Delivery Hero raised almost 2.3 billion euros (2.1 billion pounds) in January from the sale of convertible bonds and new shares to help fund its $4 billion takeover of South Korea's food delivery app owner Woowa Brothers. It raised another 1.5 billion euros from convertible bonds in July.

"You could expect us to look at every M&A transaction in our industry," Thomassin said.

He made the comments after the former start-up confirmed it will join the DAX index of Germany's leading blue-chip stocks, replacing Wirecard, the payments company that folded after an accounting scandal.

He said the move was a good signal for Germany and Europe, noting that tech companies had a much bigger weight on U.S. and Chinese markets.

Founded in 2011, the Berlin-based company now operates in more than 40 countries.
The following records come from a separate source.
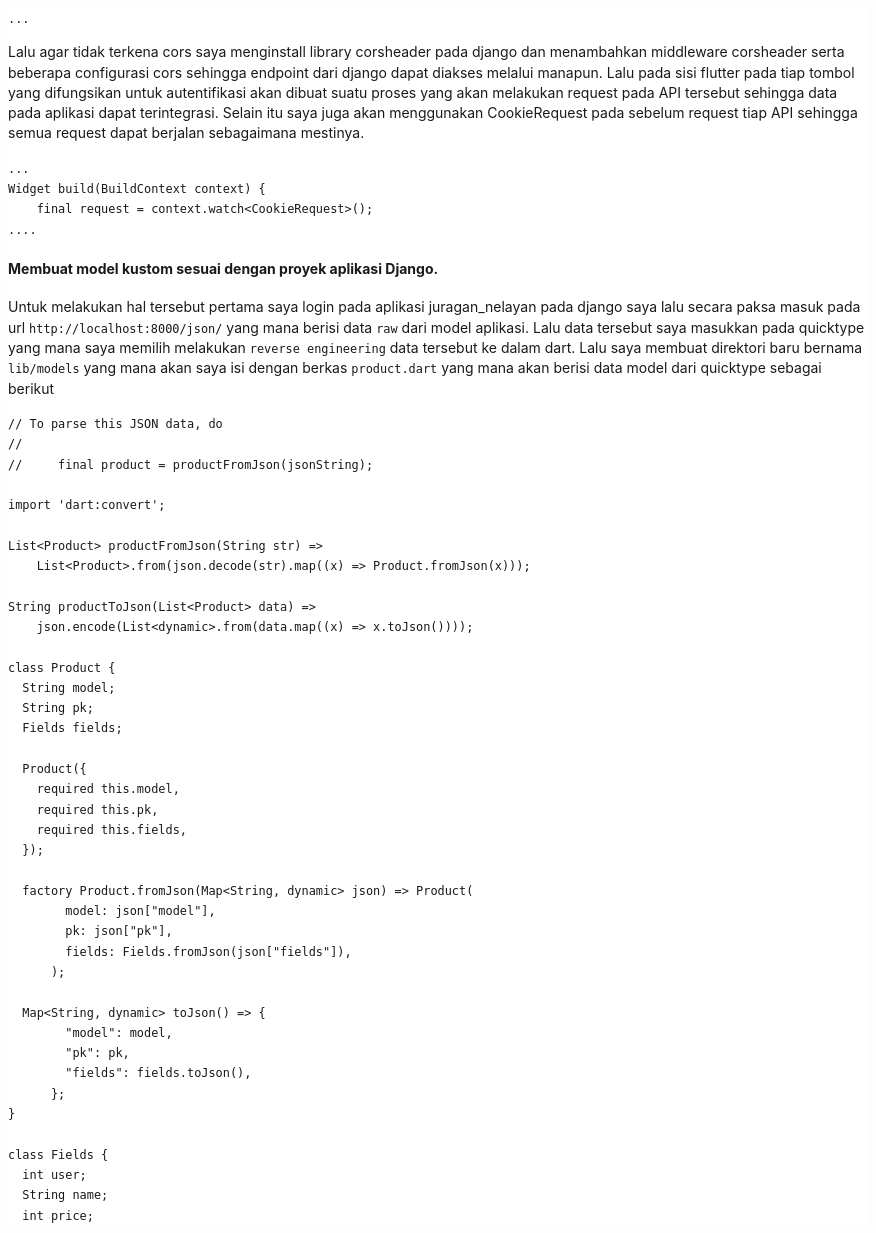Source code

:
 ```
...
```
Lalu agar tidak terkena cors saya menginstall library corsheader pada django dan menambahkan middleware corsheader serta beberapa configurasi cors sehingga endpoint dari django dapat diakses melalui manapun. Lalu pada sisi flutter pada tiap tombol yang difungsikan untuk autentifikasi akan dibuat suatu proses yang akan melakukan request pada API tersebut sehingga data pada aplikasi dapat terintegrasi. Selain itu saya juga akan menggunakan CookieRequest pada sebelum request tiap API sehingga semua request dapat berjalan sebagaimana mestinya.
```
...
Widget build(BuildContext context) {
    final request = context.watch<CookieRequest>();
....
```

#### Membuat model kustom sesuai dengan proyek aplikasi Django.
Untuk melakukan hal tersebut pertama saya login pada aplikasi juragan_nelayan pada django saya lalu secara paksa masuk pada url `http://localhost:8000/json/` yang mana berisi data `raw` dari model aplikasi. Lalu data tersebut saya masukkan pada quicktype yang mana saya memilih melakukan `reverse engineering` data tersebut ke dalam dart. Lalu saya membuat direktori baru bernama `lib/models` yang mana akan saya isi dengan berkas `product.dart` yang mana akan berisi data model dari quicktype sebagai berikut
```
// To parse this JSON data, do
//
//     final product = productFromJson(jsonString);

import 'dart:convert';

List<Product> productFromJson(String str) =>
    List<Product>.from(json.decode(str).map((x) => Product.fromJson(x)));

String productToJson(List<Product> data) =>
    json.encode(List<dynamic>.from(data.map((x) => x.toJson())));

class Product {
  String model;
  String pk;
  Fields fields;

  Product({
    required this.model,
    required this.pk,
    required this.fields,
  });

  factory Product.fromJson(Map<String, dynamic> json) => Product(
        model: json["model"],
        pk: json["pk"],
        fields: Fields.fromJson(json["fields"]),
      );

  Map<String, dynamic> toJson() => {
        "model": model,
        "pk": pk,
        "fields": fields.toJson(),
      };
}

class Fields {
  int user;
  String name;
  int price;
```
It has more than 600,000 restaurants listed on its platform, which takes more than 4 million orders each day.

European rival Just Eat Takeaway.com NV said last month it had agreed to buy U.S. peer Grubhub Inc in an all-stock deal that, if completed, would create the world's largest food delivery company outside China.

The company raised its 2020 sales forecast last month after second-quarter revenue nearly doubled to 612.1 million euros.